* PROBLEM *
Beginning with the line where "right elbow: (538, 243)" appears, please restate each line of the records below word for word until the last one, inclusive, and nothing else.

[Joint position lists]

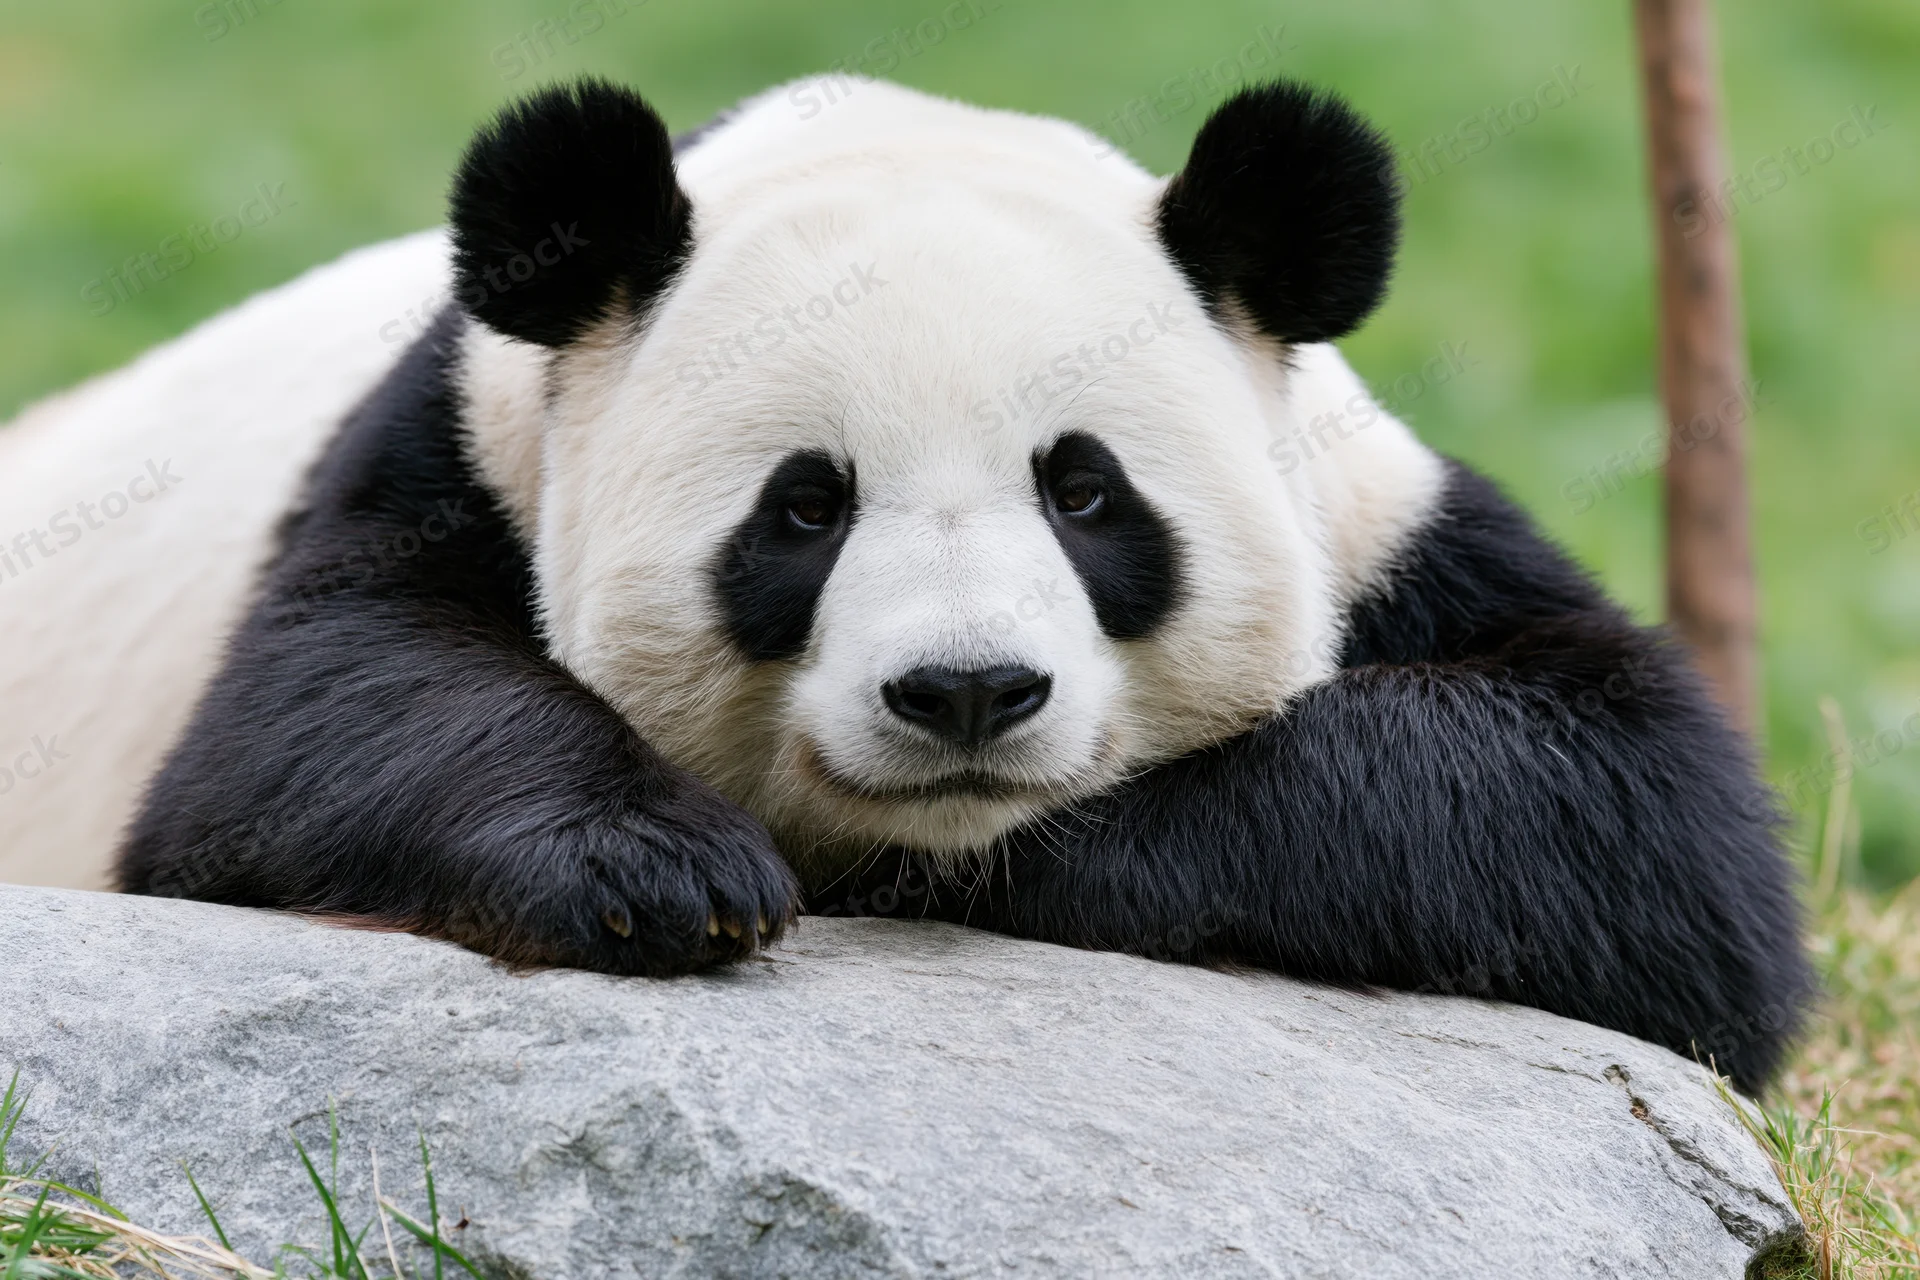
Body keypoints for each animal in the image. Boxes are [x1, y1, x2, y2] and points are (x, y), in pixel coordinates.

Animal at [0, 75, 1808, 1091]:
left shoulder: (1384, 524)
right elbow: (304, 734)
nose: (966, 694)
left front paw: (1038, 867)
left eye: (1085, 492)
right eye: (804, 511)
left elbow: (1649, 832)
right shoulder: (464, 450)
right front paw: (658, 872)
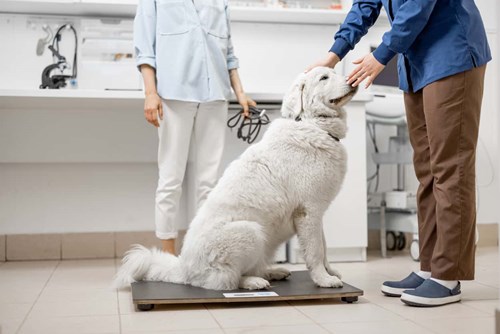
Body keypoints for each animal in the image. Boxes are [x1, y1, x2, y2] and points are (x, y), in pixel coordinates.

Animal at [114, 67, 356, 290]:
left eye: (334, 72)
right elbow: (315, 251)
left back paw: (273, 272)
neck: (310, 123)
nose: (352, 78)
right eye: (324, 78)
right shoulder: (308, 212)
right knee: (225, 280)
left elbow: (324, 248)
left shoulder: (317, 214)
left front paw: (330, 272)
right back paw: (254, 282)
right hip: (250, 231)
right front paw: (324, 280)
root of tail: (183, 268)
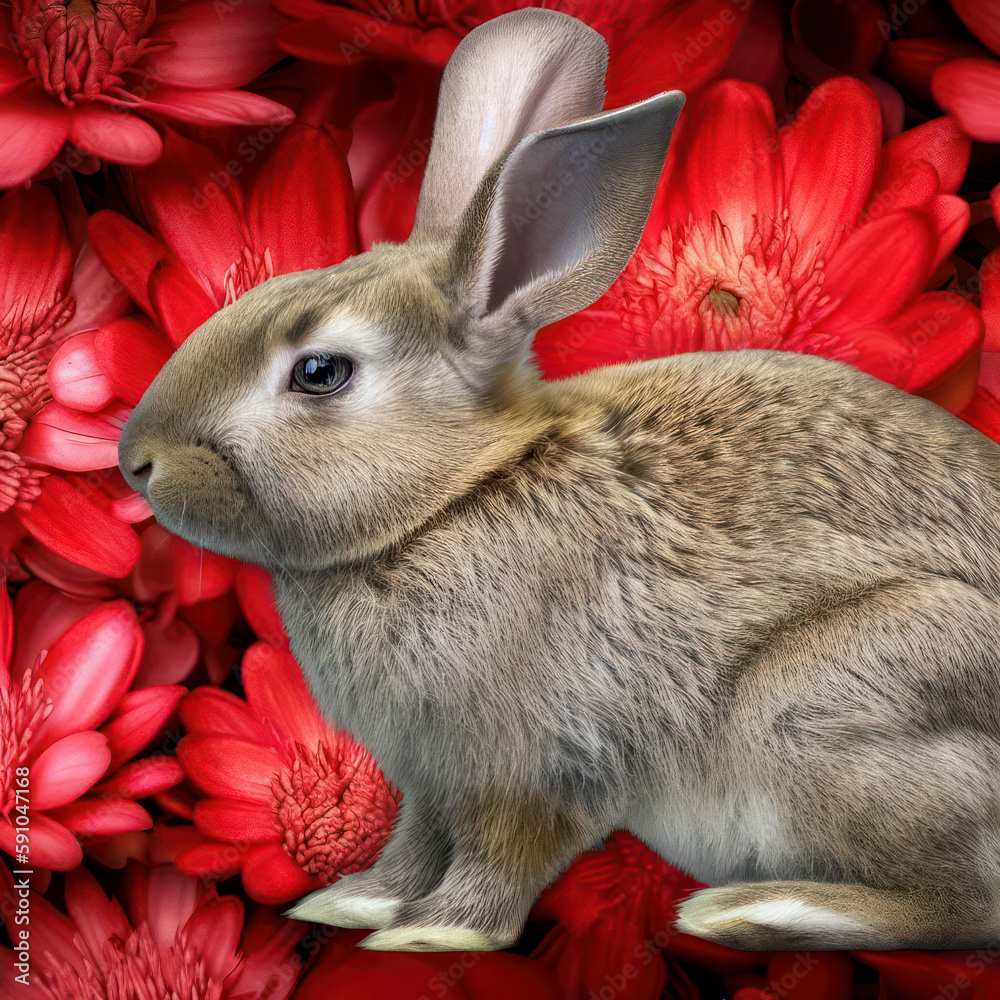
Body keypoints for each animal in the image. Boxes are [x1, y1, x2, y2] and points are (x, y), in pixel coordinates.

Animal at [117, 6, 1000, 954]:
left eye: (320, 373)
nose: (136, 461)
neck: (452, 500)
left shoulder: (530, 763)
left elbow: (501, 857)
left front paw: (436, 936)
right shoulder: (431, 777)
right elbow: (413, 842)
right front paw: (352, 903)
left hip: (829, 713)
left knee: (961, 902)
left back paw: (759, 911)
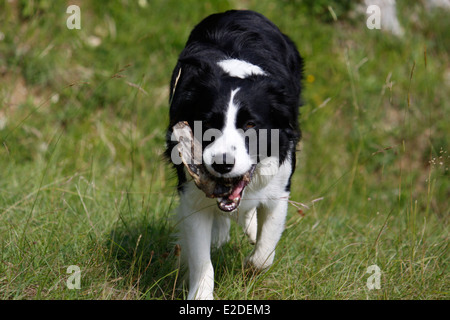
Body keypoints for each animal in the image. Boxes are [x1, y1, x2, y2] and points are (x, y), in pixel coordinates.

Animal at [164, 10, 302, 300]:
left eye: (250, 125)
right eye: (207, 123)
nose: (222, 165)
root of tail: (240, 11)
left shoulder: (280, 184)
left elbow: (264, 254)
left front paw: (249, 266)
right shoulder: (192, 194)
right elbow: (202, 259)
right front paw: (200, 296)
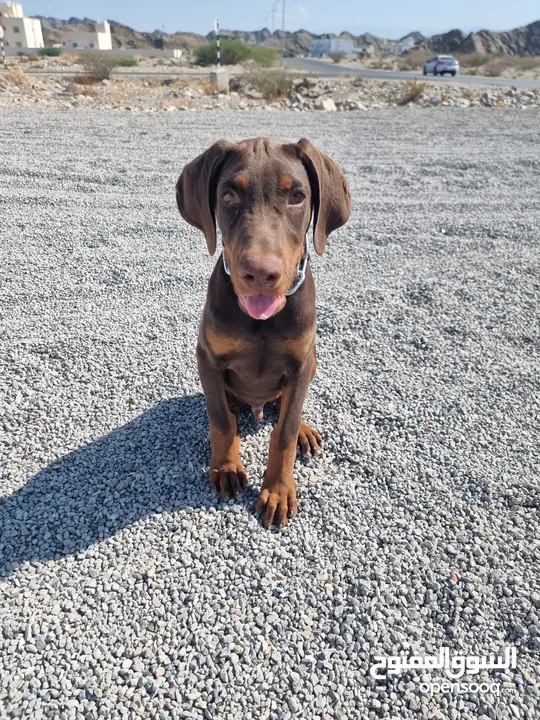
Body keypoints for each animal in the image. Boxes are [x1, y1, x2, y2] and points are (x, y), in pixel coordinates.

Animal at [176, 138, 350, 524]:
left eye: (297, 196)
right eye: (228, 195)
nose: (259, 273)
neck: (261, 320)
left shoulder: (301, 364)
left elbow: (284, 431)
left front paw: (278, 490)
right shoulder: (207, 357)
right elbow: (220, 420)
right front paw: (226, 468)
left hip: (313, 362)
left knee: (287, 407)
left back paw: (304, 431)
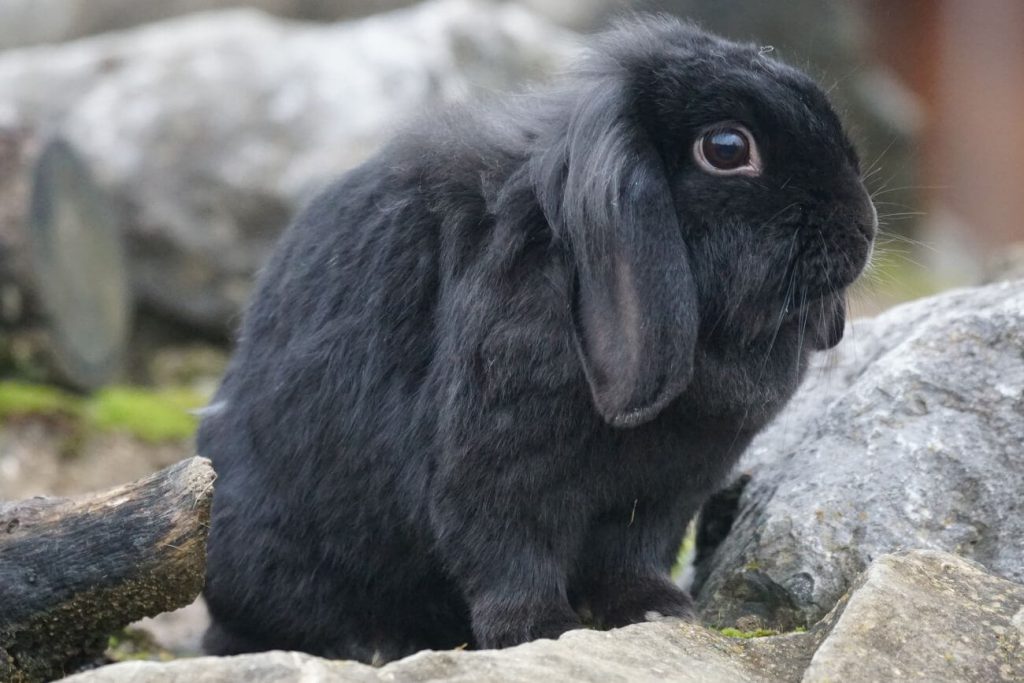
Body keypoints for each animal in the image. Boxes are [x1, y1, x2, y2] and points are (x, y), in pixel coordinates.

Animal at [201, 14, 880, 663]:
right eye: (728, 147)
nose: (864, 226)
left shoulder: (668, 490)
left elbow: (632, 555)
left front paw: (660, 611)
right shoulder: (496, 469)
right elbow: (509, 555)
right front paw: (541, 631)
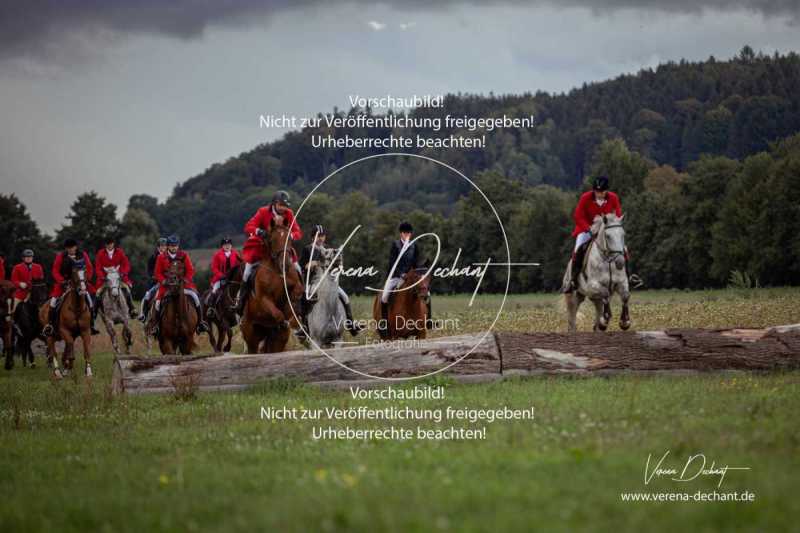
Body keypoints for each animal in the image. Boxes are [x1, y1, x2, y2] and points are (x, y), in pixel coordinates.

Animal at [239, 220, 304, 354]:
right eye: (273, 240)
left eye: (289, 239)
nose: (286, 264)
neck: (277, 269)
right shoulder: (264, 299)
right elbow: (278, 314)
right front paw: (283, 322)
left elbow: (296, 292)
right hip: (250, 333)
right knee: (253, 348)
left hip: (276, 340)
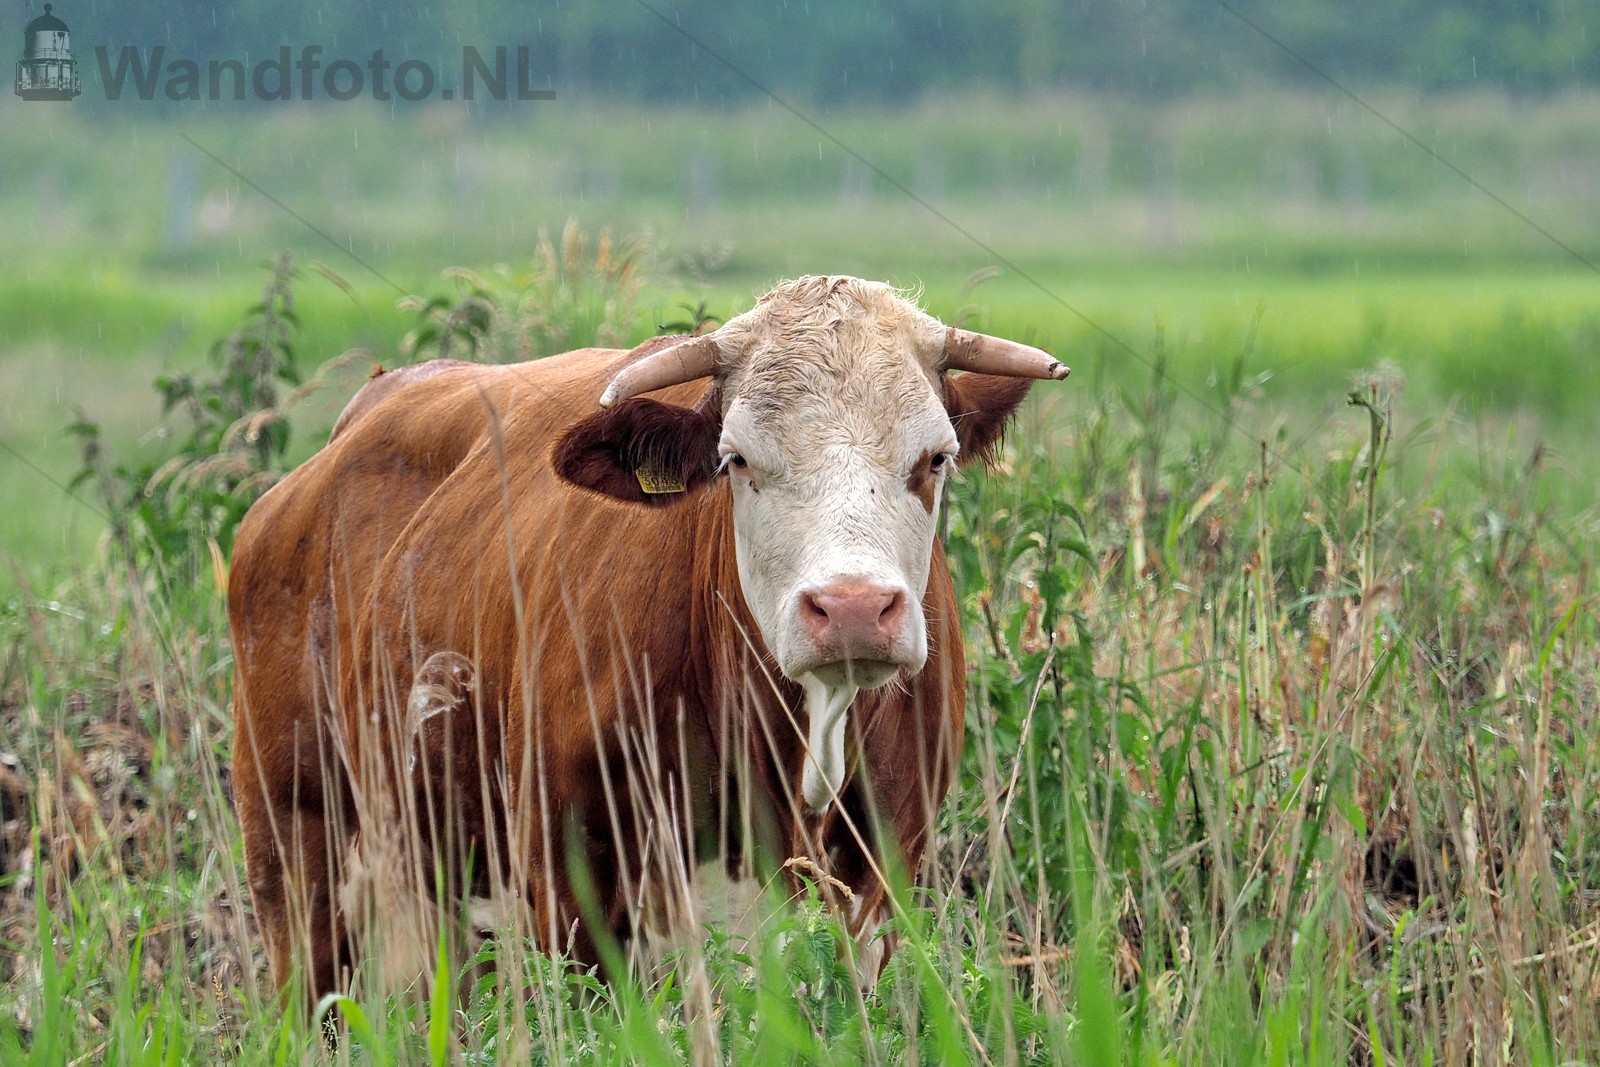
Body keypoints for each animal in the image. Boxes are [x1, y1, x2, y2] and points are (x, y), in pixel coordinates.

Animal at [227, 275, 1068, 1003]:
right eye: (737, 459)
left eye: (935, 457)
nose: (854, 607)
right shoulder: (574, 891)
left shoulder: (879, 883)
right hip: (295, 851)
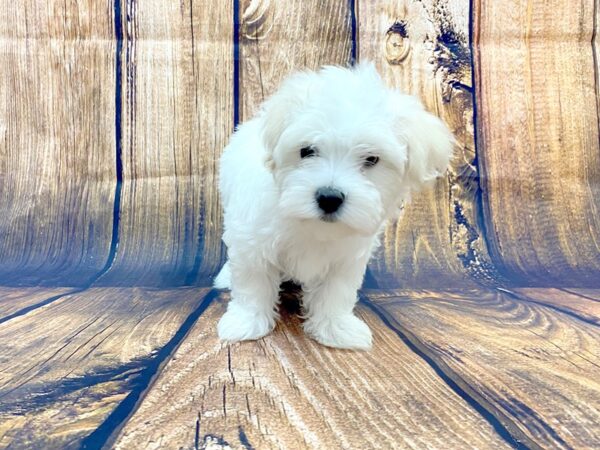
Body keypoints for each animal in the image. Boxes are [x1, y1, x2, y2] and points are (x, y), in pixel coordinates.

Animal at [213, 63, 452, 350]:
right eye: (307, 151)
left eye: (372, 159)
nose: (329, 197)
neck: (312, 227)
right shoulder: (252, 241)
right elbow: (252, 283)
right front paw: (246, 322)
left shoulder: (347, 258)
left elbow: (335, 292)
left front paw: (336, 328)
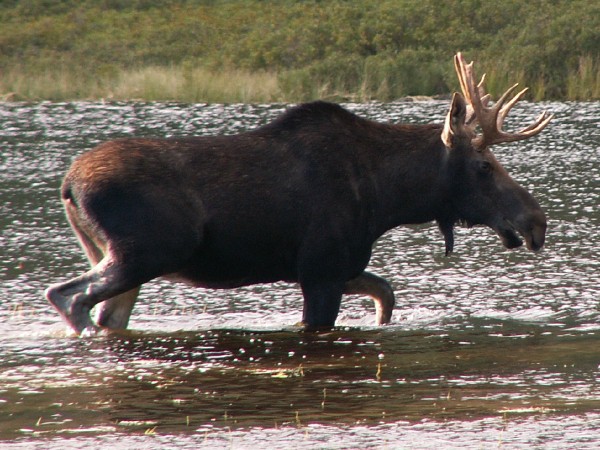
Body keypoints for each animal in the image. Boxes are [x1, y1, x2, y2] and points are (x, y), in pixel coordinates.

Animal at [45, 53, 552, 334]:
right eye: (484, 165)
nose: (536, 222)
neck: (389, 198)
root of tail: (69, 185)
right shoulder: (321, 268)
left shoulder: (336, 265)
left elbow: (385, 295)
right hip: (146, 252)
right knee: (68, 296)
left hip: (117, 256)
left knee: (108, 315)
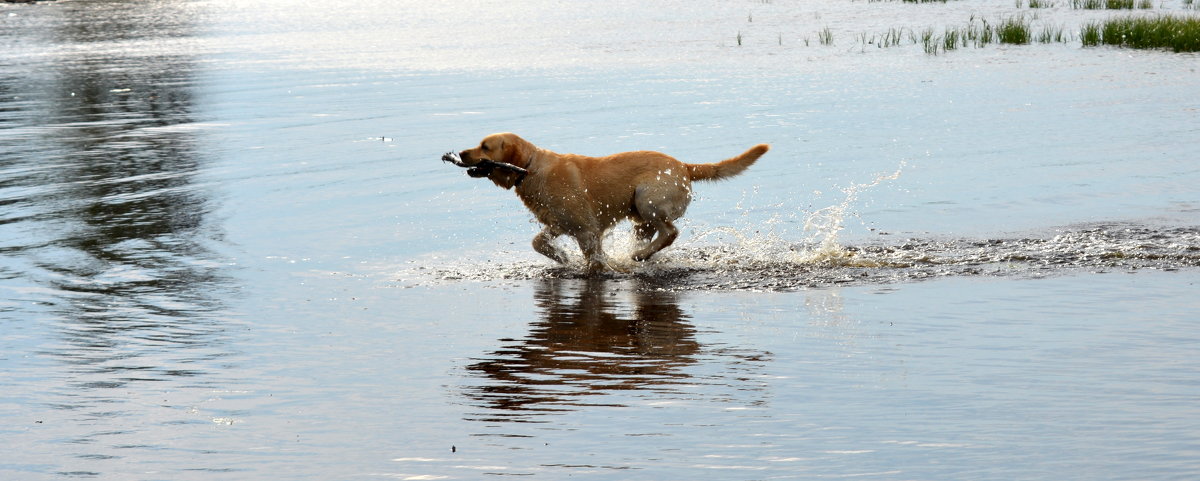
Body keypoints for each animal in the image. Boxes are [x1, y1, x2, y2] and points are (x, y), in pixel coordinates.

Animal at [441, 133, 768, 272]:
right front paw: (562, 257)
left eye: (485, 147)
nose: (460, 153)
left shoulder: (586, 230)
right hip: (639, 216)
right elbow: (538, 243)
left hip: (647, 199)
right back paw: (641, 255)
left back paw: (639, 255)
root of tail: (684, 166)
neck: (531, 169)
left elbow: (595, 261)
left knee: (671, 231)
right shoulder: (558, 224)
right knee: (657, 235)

* THE ANSWER *
right elbow: (538, 243)
left hip: (647, 199)
right back paw: (641, 255)
left back paw: (639, 255)
root of tail: (684, 166)
neck: (531, 169)
left elbow: (595, 261)
left knee: (671, 231)
right shoulder: (558, 224)
right knee: (657, 235)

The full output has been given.